Financial advisors should adopt eight key strategies aimed at achieving long-term success for their practices, according to a white paper co-written by John Anderson and Raef Lee of SEI and Michael Kitces of Pinnacle Advisory Group, 

The paper, entitled The Next Wave of Financial Planning, notes that technology and client engagement are the key drivers of change in the financial advisory industry and suggests that future investors will require a mix of robo-advisor strategies with more personalized human service.

According to the report, the following strategies will help advisors become innovative financial planners and give them the ability to meet investors' needs:

Plan with your clients.
Move away from “here’s your financial plan” to “let's develop your plan together.” Expand the conversation beyond finances and investing. Coordinate with other professionals such as lawyers, accountants, healthcare and real estate experts.

Adopt goals-based planning and reporting.
Lead conversations toward broader life goals rather than limiting discussion to financial goals. Direct conversations away from investment benchmarks and toward educing the risk of not achieving goals by showing “progress to goals.”

Hone your value proposition.
Identify your target audience and the services that they need—financial or otherwise. Use technology to compete virtually and nationally. For example, specialize in serving entrepreneurs of start-up companies. The range of services could include 401(k) investments, medical insurance, bookkeeping and bank lending.

Age-diversify your firm.
Hire some younger advisors, attract younger clients and serve multiple generations. By hiring across multiple age groups, your firm will naturally acquire a client base that mirrors the range of ages of your firm’s advisors.

Operationalize financial planning.
Develop a consistent way to track your clients’ progress relative to their goals and the plans you collaboratively develop.
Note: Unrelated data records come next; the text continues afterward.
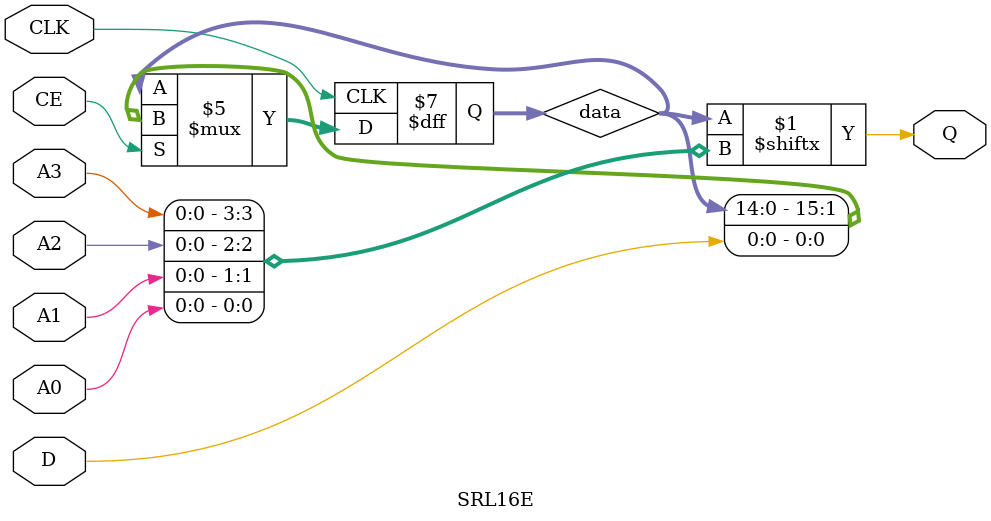
<source format=v>
`timescale 1ns / 1ns
module SRL16E(Q, A0, A1, A2, A3, CE, CLK, D);
	parameter INIT=16'h0000;
	input  A0, A1, A2, A3, CE, CLK, D;
	output Q;
	reg [15:0] data;
	assign Q=data[{A3, A2, A1, A0}];
	initial
		data=INIT;
	always @(posedge CLK)
		if (CE == 1'b1) data[15:0] <= {data[14:0], D};
endmodule
</source>
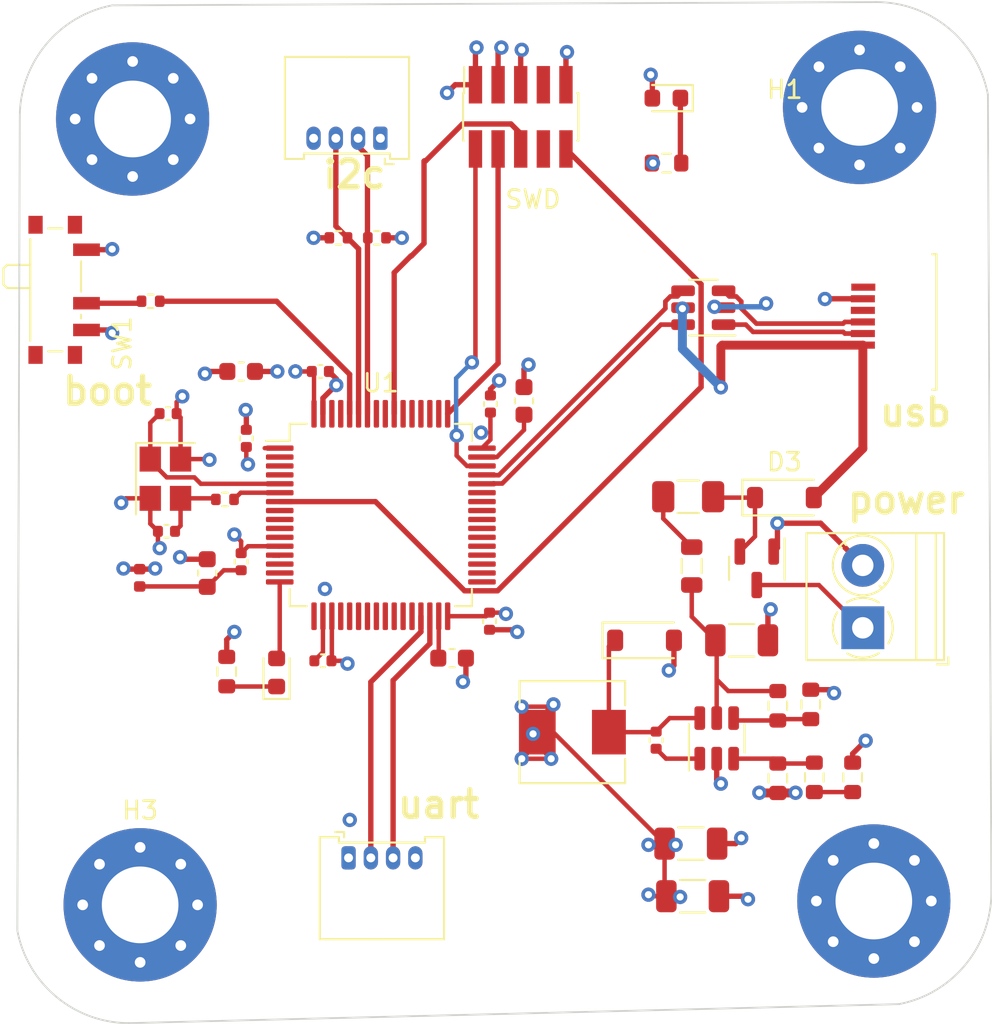
<source format=kicad_pcb>
(kicad_pcb (version 20221018) (generator pcbnew)

  (general
    (thickness 1.6)
  )

  (paper "A4")
  (layers
    (0 "F.Cu" signal)
    (1 "In1.Cu" power)
    (2 "In2.Cu" power)
    (31 "B.Cu" signal)
    (32 "B.Adhes" user "B.Adhesive")
    (33 "F.Adhes" user "F.Adhesive")
    (34 "B.Paste" user)
    (35 "F.Paste" user)
    (36 "B.SilkS" user "B.Silkscreen")
    (37 "F.SilkS" user "F.Silkscreen")
    (38 "B.Mask" user)
    (39 "F.Mask" user)
    (40 "Dwgs.User" user "User.Drawings")
    (41 "Cmts.User" user "User.Comments")
    (42 "Eco1.User" user "User.Eco1")
    (43 "Eco2.User" user "User.Eco2")
    (44 "Edge.Cuts" user)
    (45 "Margin" user)
    (46 "B.CrtYd" user "B.Courtyard")
    (47 "F.CrtYd" user "F.Courtyard")
    (48 "B.Fab" user)
    (49 "F.Fab" user)
    (50 "User.1" user)
    (51 "User.2" user)
    (52 "User.3" user)
    (53 "User.4" user)
    (54 "User.5" user)
    (55 "User.6" user)
    (56 "User.7" user)
    (57 "User.8" user)
    (58 "User.9" user)
  )

  (setup
    (stackup
      (layer "F.SilkS" (type "Top Silk Screen"))
      (layer "F.Paste" (type "Top Solder Paste"))
      (layer "F.Mask" (type "Top Solder Mask") (thickness 0.01))
      (layer "F.Cu" (type "copper") (thickness 0.035))
      (layer "dielectric 1" (type "prepreg") (thickness 0.1) (material "FR4") (epsilon_r 4.5) (loss_tangent 0.02))
      (layer "In1.Cu" (type "copper") (thickness 0.035))
      (layer "dielectric 2" (type "core") (thickness 1.24) (material "FR4") (epsilon_r 4.5) (loss_tangent 0.02))
      (layer "In2.Cu" (type "copper") (thickness 0.035))
      (layer "dielectric 3" (type "prepreg") (thickness 0.1) (material "FR4") (epsilon_r 4.5) (loss_tangent 0.02))
      (layer "B.Cu" (type "copper") (thickness 0.035))
      (layer "B.Mask" (type "Bottom Solder Mask") (thickness 0.01))
      (layer "B.Paste" (type "Bottom Solder Paste"))
      (layer "B.SilkS" (type "Bottom Silk Screen"))
      (copper_finish "None")
      (dielectric_constraints no)
    )
    (pad_to_mask_clearance 0)
    (pcbplotparams
      (layerselection 0x00010fc_ffffffff)
      (plot_on_all_layers_selection 0x0000000_00000000)
      (disableapertmacros false)
      (usegerberextensions false)
      (usegerberattributes true)
      (usegerberadvancedattributes true)
      (creategerberjobfile true)
      (dashed_line_dash_ratio 12.000000)
      (dashed_line_gap_ratio 3.000000)
      (svgprecision 4)
      (plotframeref false)
      (viasonmask false)
      (mode 1)
      (useauxorigin false)
      (hpglpennumber 1)
      (hpglpenspeed 20)
      (hpglpendiameter 15.000000)
      (dxfpolygonmode true)
      (dxfimperialunits true)
      (dxfusepcbnewfont true)
      (psnegative false)
      (psa4output false)
      (plotreference true)
      (plotvalue true)
      (plotinvisibletext false)
      (sketchpadsonfab false)
      (subtractmaskfromsilk false)
      (outputformat 1)
      (mirror false)
      (drillshape 0)
      (scaleselection 1)
      (outputdirectory "gerber/")
    )
  )

  (net 0 "")
  (net 1 "Net-(U1-VCAP_2)")
  (net 2 "GND")
  (net 3 "Net-(U1-VCAP_1)")
  (net 4 "+3.3V")
  (net 5 "Net-(C10-Pad1)")
  (net 6 "HSE_IN")
  (net 7 "Net-(C12-Pad1)")
  (net 8 "BUCK_IN")
  (net 9 "BUCK_SW")
  (net 10 "BUCK_BST")
  (net 11 "Net-(D1-K)")
  (net 12 "LED_STATUS")
  (net 13 "Net-(D3-K)")
  (net 14 "+5V")
  (net 15 "Net-(D4-K)")
  (net 16 "+12V")
  (net 17 "SWDIO")
  (net 18 "SWCLK")
  (net 19 "SWO")
  (net 20 "unconnected-(J1-Pin_7-Pad7)")
  (net 21 "unconnected-(J1-Pin_8-Pad8)")
  (net 22 "NRST")
  (net 23 "USART3_TX")
  (net 24 "USART3_RX")
  (net 25 "I2C1_SCL")
  (net 26 "I2C1_SDA")
  (net 27 "USB_CONN_D-")
  (net 28 "USB_CONN_D+")
  (net 29 "unconnected-(J5-ID-Pad4)")
  (net 30 "HSE_OUT")
  (net 31 "Net-(SW1-B)")
  (net 32 "BOOT0")
  (net 33 "BUCK_EN")
  (net 34 "BUCK_FB")
  (net 35 "Net-(R7-Pad1)")
  (net 36 "unconnected-(U1-PC13-Pad2)")
  (net 37 "unconnected-(U1-PC14-Pad3)")
  (net 38 "unconnected-(U1-PC15-Pad4)")
  (net 39 "unconnected-(U1-PC0-Pad8)")
  (net 40 "unconnected-(U1-PC1-Pad9)")
  (net 41 "unconnected-(U1-PC2-Pad10)")
  (net 42 "unconnected-(U1-PC3-Pad11)")
  (net 43 "+3.3VA")
  (net 44 "unconnected-(U1-PA0-Pad14)")
  (net 45 "unconnected-(U1-PA1-Pad15)")
  (net 46 "unconnected-(U1-PA3-Pad17)")
  (net 47 "unconnected-(U1-PA4-Pad20)")
  (net 48 "unconnected-(U1-PA5-Pad21)")
  (net 49 "unconnected-(U1-PA6-Pad22)")
  (net 50 "unconnected-(U1-PA7-Pad23)")
  (net 51 "unconnected-(U1-PC4-Pad24)")
  (net 52 "unconnected-(U1-PC5-Pad25)")
  (net 53 "unconnected-(U1-PB0-Pad26)")
  (net 54 "unconnected-(U1-PB1-Pad27)")
  (net 55 "unconnected-(U1-PB2-Pad28)")
  (net 56 "unconnected-(U1-PB12-Pad33)")
  (net 57 "unconnected-(U1-PB13-Pad34)")
  (net 58 "unconnected-(U1-PB14-Pad35)")
  (net 59 "unconnected-(U1-PB15-Pad36)")
  (net 60 "unconnected-(U1-PC6-Pad37)")
  (net 61 "unconnected-(U1-PC7-Pad38)")
  (net 62 "unconnected-(U1-PC8-Pad39)")
  (net 63 "unconnected-(U1-PC9-Pad40)")
  (net 64 "unconnected-(U1-PA8-Pad41)")
  (net 65 "unconnected-(U1-PA9-Pad42)")
  (net 66 "unconnected-(U1-PA10-Pad43)")
  (net 67 "USB_D-")
  (net 68 "USB_D+")
  (net 69 "unconnected-(U1-PA15-Pad50)")
  (net 70 "unconnected-(U1-PC10-Pad51)")
  (net 71 "unconnected-(U1-PC11-Pad52)")
  (net 72 "unconnected-(U1-PC12-Pad53)")
  (net 73 "unconnected-(U1-PD2-Pad54)")
  (net 74 "unconnected-(U1-PB4-Pad56)")
  (net 75 "unconnected-(U1-PB5-Pad57)")
  (net 76 "unconnected-(U1-PB8-Pad61)")
  (net 77 "unconnected-(U1-PB9-Pad62)")
  (net 78 "unconnected-(J5-Shield-Pad6)")
  (net 79 "Net-(F1-Pad1)")

  (footprint "Connector_Molex:Molex_PicoBlade_53048-0410_1x04_P1.25mm_Horizontal" (layer "F.Cu") (at 93.6575 116.682))

  (footprint "Capacitor_SMD:C_0402_1005Metric" (layer "F.Cu") (at 92.22 105.632 180))

  (footprint "Capacitor_SMD:C_0402_1005Metric" (layer "F.Cu") (at 110.92 110.082 -90))

  (footprint "Resistor_SMD:R_0402_1005Metric" (layer "F.Cu") (at 86.72 96.582))

  (footprint "Resistor_SMD:R_0603_1608Metric" (layer "F.Cu") (at 117.75 112.217 -90))

  (footprint "Button_Switch_SMD:SW_SPDT_PCM12" (layer "F.Cu") (at 77.52 84.832 -90))

  (footprint "TerminalBlock_Phoenix:TerminalBlock_Phoenix_PT-1,5-2-3.5-H_1x02_P3.50mm_Horizontal" (layer "F.Cu") (at 122.52 103.782 90))

  (footprint "MountingHole:MountingHole_4.3mm_M4_Pad_Via" (layer "F.Cu") (at 122.339581 74.601581))

  (footprint "Resistor_SMD:R_0603_1608Metric" (layer "F.Cu") (at 111.506 77.724))

  (footprint "Capacitor_SMD:C_0402_1005Metric" (layer "F.Cu") (at 101.62 91.232 90))

  (footprint "Package_TO_SOT_SMD:SOT-23-6" (layer "F.Cu") (at 113.57 85.832 180))

  (footprint "Diode_SMD:D_SOD-123" (layer "F.Cu") (at 110.27 104.482))

  (footprint "Capacitor_SMD:C_0603_1608Metric" (layer "F.Cu") (at 99.47 105.482))

  (footprint "Capacitor_SMD:C_0603_1608Metric" (layer "F.Cu") (at 87.63 89.408 180))

  (footprint "Resistor_SMD:R_0402_1005Metric" (layer "F.Cu") (at 93.091 81.915 180))

  (footprint "Package_TO_SOT_SMD:SOT-23" (layer "F.Cu") (at 116.57 100.4445 -90))

  (footprint "Resistor_SMD:R_0603_1608Metric" (layer "F.Cu") (at 86.82 106.2365 -90))

  (footprint "Resistor_SMD:R_0402_1005Metric" (layer "F.Cu") (at 95.25 81.915))

  (footprint "Capacitor_SMD:C_0402_1005Metric" (layer "F.Cu") (at 92.075 89.408))

  (footprint "LED_SMD:LED_0603_1608Metric" (layer "F.Cu") (at 89.62 106.2865 90))

  (footprint "stm:AMPHENOL_10118193-0001LF" (layer "F.Cu") (at 125.1995 86.632 90))

  (footprint "MountingHole:MountingHole_4.3mm_M4_Pad_Via" (layer "F.Cu") (at 81.9606 119.3168))

  (footprint "LED_SMD:LED_0603_1608Metric" (layer "F.Cu") (at 111.495 74.082 180))

  (footprint "Resistor_SMD:R_0603_1608Metric" (layer "F.Cu") (at 117.75 108.153 90))

  (footprint "Connector_PinSocket_1.27mm:PinSocket_2x05_P1.27mm_Vertical_SMD" (layer "F.Cu") (at 103.32 75.132 90))

  (footprint "Package_TO_SOT_SMD:SOT-23-6" (layer "F.Cu") (at 114.32 109.982 90))

  (footprint "Package_QFP:LQFP-64_10x10mm_P0.5mm" (layer "F.Cu") (at 95.47 97.457))

  (footprint "Capacitor_SMD:C_0402_1005Metric" (layer "F.Cu") (at 87.92 93.162 90))

  (footprint "Crystal:Crystal_SMD_3225-4Pin_3.2x2.5mm" (layer "F.Cu") (at 83.38 95.422 -90))

  (footprint "Inductor_SMD:L_0805_2012Metric" (layer "F.Cu") (at 112.92 100.3195 90))

  (footprint "MountingHole:MountingHole_4.3mm_M4_Pad_Via" (layer "F.Cu") (at 81.539581 75.251581))

  (footprint "Capacitor_SMD:C_0603_1608Metric" (layer "F.Cu") (at 85.725 100.711 90))

  (footprint "Inductor_SMD:L_Sunlord_MWSA0518S" (layer "F.Cu") (at 106.22 109.632 180))

  (footprint "Capacitor_SMD:C_0402_1005Metric" (layer "F.Cu") (at 83.439 98.372 180))

  (footprint "Fuse:Fuse_1206_3216Metric" (layer "F.Cu") (at 112.72 96.432))

  (footprint "Resistor_SMD:R_0603_1608Metric" (layer "F.Cu") (at 121.95 112.167 -90))

  (footprint "Capacitor_SMD:C_1206_3216Metric" (layer "F.Cu") (at 112.87 115.882))

  (footprint "Capacitor_SMD:C_1206_3216Metric" (layer "F.Cu") (at 112.97 118.832))

  (footprint "Capacitor_SMD:C_0603_1608Metric" (layer "F.Cu") (at 103.505 91.059 90))

  (footprint "Capacitor_SMD:C_0402_1005Metric" (layer "F.Cu") (at 87.63 100.076 90))

  (footprint "Diode_SMD:D_SOD-123" (layer "F.Cu") (at 118.12 96.482))

  (footprint "Capacitor_SMD:C_0402_1005Metric" (layer "F.Cu") (at 83.53 91.772))

  (footprint "Inductor_SMD:L_0402_1005Metric" (layer "F.Cu") (at 81.936 100.978 -90))

  (footprint "Capacitor_SMD:C_0402_1005Metric" (layer "F.Cu")
    (tstamp e5b5d1b6-5dca-4ed8-bd45-00a28bb942ee)
    (at 101.57 103.412 -90)
    (descr "Capacitor SMD 0402 (
... [270189 chars truncated]
</source>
Implement alert-driven tools and other new technologies from account aggregation to goals based alerts that notify you when goals are approaching or a plan veers off track, and proactively reach out to clients with updates.

Assess your fees.
Consider how you might change fees if the industry shifts, and how you’ll differentiate your services so clients understand what they’re paying for. Simplify your fees and make them as transparent to the client as possible. You don’t want clients to be confused about how you are paid.

Become a techno-advisor.
Stay on top of technological trends and work to maximize tech offerings. Let clients decide how they want to interact with you—on Skype, in person or on the phone. Retrain your staff. Explore ways your software can be used to plan with your clients.